Financial regulators agreed short selling, which bets on the price falls of stocks, could further drive down prices as investors flock to sell.
However, as the market recovered, 12 countries that banned short selling mostly lifted the ban except for Korea and Indonesia.
Will short selling be resumed?
In Korea, the Financial Services Commission, or the FSC, announced in February that the ban will be extended to May 2. From May 3, short selling will begin partially on Kospi 200 and Kosdaq 150 companies.
Financial regulators said resuming short selling in gradual steps could reduce shock in the stock market.
Can't short selling be banned for good?
Despite controversies, short selling could be a way of eliminating bubbles in the stock market, bringing stock prices to a reasonable level.
It is also one of investment strategies used by institutional investors to hedge risks.
Allowing short selling is also one of the criteria when global credit rating agencies like MSCI assess a country’s stock markets.

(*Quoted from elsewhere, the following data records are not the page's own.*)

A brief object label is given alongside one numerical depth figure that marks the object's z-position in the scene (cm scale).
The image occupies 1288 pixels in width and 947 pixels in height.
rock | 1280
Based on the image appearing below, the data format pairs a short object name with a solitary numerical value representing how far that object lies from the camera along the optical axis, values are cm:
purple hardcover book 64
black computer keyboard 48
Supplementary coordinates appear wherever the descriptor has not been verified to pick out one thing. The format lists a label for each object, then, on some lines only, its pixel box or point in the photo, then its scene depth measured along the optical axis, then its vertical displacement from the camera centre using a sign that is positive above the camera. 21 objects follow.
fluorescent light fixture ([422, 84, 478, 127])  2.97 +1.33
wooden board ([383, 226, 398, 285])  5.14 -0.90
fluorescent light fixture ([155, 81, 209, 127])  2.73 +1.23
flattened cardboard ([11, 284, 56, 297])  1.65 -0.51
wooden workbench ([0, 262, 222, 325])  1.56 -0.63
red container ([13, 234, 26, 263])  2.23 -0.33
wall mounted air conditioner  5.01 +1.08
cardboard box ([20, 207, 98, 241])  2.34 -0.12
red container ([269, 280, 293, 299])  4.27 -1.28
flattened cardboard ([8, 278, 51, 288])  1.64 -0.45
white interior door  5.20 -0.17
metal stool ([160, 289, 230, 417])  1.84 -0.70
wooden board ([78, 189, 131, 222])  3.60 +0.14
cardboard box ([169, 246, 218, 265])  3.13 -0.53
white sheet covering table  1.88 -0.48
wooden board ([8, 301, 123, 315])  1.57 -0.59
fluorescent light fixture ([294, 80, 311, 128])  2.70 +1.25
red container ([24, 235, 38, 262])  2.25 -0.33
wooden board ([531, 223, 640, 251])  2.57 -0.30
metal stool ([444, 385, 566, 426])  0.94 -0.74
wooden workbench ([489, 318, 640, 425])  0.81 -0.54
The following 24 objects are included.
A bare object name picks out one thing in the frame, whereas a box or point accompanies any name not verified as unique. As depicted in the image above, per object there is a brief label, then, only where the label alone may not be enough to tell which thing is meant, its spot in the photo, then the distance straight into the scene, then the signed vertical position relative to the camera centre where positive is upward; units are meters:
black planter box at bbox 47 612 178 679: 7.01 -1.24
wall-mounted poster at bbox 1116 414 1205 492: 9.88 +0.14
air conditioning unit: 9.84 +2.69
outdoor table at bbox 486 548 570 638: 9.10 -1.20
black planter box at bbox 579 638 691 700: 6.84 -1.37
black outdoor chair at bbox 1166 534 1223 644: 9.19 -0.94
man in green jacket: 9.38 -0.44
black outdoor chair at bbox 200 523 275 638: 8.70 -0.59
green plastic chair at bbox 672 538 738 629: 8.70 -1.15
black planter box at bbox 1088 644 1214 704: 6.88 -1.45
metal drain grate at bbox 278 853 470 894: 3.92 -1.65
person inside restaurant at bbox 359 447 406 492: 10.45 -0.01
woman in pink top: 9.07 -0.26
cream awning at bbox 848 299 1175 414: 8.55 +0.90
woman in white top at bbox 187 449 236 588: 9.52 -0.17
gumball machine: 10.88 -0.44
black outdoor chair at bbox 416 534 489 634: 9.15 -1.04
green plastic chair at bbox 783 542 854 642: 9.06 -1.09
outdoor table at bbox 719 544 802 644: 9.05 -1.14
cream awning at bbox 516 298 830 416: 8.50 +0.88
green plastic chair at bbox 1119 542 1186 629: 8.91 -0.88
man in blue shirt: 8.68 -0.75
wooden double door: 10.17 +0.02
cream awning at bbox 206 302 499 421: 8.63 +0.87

Market makers are allowed some short selling, even now, when short selling is officially banned. A Korea Exchange official said short selling by market makers is to some extent inevitable and necessary.
Short selling is currently allowed in all developed markets and banning it for a long time could drive institutional and foreign investors away from the local stock market, according to analysts, as the Korean market could be unattractive if they cannot involve short selling in their investment strategies.
The FSC referred to recent comments by the International Monetary Fund when announcing the resumption of short selling.
IMF Mission Chief for Korea Andreas Bauer said that while it is important to protect retail investors and have a leveled playing field, “an outright ban on short selling on those grounds is a very blunt instrument to address this concern” warning it could harm market efficiency.